Dass in den Aufsichtsgremien des ZDF, im Unterschied zu den meisten ARD-Landesrundfunkanstalten, immer noch die Parteien die Mehrheit stellen und selbst die Bundesregierung dort vertreten ist, hat mit der Geschichte des Senders zu tun. Dietrich Leder schreibt dazu in einem Leitartikel der Funkkorrespondenz: „Als die Pläne Adenauers für ein privatwirtschaftliches >Deutschland-Fernsehen< 1961 am Bundesverfassungsgericht gescheitert waren, trat an die Stelle des privaten Senders mit dem ZDF eine zentrale, also bundesweit agierende öffentlich-rechtliche Anstalt.

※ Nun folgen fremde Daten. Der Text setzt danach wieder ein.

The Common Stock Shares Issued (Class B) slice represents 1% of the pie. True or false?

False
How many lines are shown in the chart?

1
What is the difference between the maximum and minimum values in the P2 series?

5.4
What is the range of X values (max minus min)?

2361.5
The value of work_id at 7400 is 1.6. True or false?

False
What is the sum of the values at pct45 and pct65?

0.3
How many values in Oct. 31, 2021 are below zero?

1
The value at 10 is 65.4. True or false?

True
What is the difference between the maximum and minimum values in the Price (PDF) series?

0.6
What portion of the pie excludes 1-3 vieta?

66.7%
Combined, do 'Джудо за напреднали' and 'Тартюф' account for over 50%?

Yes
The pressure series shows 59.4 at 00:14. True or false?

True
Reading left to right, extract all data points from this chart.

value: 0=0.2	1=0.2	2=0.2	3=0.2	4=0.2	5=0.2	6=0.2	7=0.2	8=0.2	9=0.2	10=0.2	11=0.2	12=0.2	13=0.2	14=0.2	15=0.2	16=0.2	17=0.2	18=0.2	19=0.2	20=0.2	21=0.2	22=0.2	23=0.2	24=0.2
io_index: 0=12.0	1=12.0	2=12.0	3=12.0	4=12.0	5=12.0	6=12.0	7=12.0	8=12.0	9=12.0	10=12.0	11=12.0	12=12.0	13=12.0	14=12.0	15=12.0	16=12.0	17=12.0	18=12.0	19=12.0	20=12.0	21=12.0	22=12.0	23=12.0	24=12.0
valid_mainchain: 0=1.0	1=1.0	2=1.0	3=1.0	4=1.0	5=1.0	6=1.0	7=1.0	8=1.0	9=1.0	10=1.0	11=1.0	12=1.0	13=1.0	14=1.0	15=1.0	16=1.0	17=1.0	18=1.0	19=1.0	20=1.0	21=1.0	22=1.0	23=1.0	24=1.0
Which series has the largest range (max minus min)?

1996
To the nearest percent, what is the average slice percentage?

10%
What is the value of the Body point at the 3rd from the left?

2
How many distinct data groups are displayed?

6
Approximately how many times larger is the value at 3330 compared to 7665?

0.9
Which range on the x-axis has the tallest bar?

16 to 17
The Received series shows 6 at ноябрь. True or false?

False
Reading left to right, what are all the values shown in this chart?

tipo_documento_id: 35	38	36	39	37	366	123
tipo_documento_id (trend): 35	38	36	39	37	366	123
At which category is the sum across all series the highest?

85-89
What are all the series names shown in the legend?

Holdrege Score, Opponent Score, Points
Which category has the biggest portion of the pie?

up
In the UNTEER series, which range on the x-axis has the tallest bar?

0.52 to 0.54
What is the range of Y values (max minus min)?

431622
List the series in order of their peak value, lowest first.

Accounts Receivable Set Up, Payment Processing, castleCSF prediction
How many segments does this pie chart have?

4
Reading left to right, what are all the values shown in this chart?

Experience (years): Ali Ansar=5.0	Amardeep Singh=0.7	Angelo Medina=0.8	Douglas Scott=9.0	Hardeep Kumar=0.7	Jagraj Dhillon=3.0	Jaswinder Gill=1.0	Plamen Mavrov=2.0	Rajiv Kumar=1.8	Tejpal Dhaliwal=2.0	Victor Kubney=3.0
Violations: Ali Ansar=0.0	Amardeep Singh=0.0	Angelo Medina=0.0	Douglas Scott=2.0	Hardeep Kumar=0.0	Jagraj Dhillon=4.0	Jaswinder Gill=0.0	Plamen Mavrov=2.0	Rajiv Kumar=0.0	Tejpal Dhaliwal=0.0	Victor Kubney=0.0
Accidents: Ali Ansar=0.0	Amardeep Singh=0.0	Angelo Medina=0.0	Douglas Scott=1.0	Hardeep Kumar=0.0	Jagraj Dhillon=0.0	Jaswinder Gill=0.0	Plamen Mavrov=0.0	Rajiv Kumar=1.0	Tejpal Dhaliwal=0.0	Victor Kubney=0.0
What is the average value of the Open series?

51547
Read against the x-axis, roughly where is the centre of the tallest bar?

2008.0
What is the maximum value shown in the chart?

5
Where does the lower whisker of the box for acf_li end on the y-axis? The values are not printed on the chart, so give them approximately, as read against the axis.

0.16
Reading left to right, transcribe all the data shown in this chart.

In deren Aufsichtsgremien musste gleichsam als Kompensation die Bundesregierung vertreten sein, obgleich der Rundfunk ausdrücklich keine Bundes-, sondern Ländersache ist. Zudem bekamen selbstverständlich alle Bundesländer das Recht, Regierungsvertreter in die Gremien des neuen Senders zu delegieren.“ Diese parteipolitische Besetzung des ZDF-Fernsehrates mit seinen 77 Mitgliedern bedarf längst einer verfassungsrechtlichen Überprüfung. Denn es bestehen erhebliche Zweifel, ob mit dem bestehenden Einfluss der Parteien die Staatsferne des öffentlich-rechtlichen Rundfunks gewährleistet ist.
 
Klage beim Bundesverfassungsgericht?
 
Seit März dieses Jahres versucht der ZDF-Intendant Markus Schächter alles, um eine Vertragsverlängerung für Nikolaus Brender durchzusetzen. Die Vertreter der CDU/CSU verweigern hartnäckig ihre Zustimmung. Aber in Kürze muss (!) eine Abstimmung im Verwaltungsrat erfolgen. Sollte der Vorschlag des Intendanten keine Zustimmung finden, wird eine Klage beim Bundesverfassungsgericht unumgänglich. Es darf nicht sein, dass Politiker in Rundfunkgremien Entscheidungen prägen, die ihnen nach unserer Verfassung gar nicht zustehen. Die öffentlich-rechtlichen Sender sollen die Politiker kontrollieren und nicht umgekehrt! (PK)
 
Franz Kersjes war viele Jahre Landesvorsitzender der IG Druck und Papier, später der Gewerkschaft ver.di in NRW, und gibt jetzt die www.weltderarbeit.de heraus, der wir diesen Artikel entnommen haben.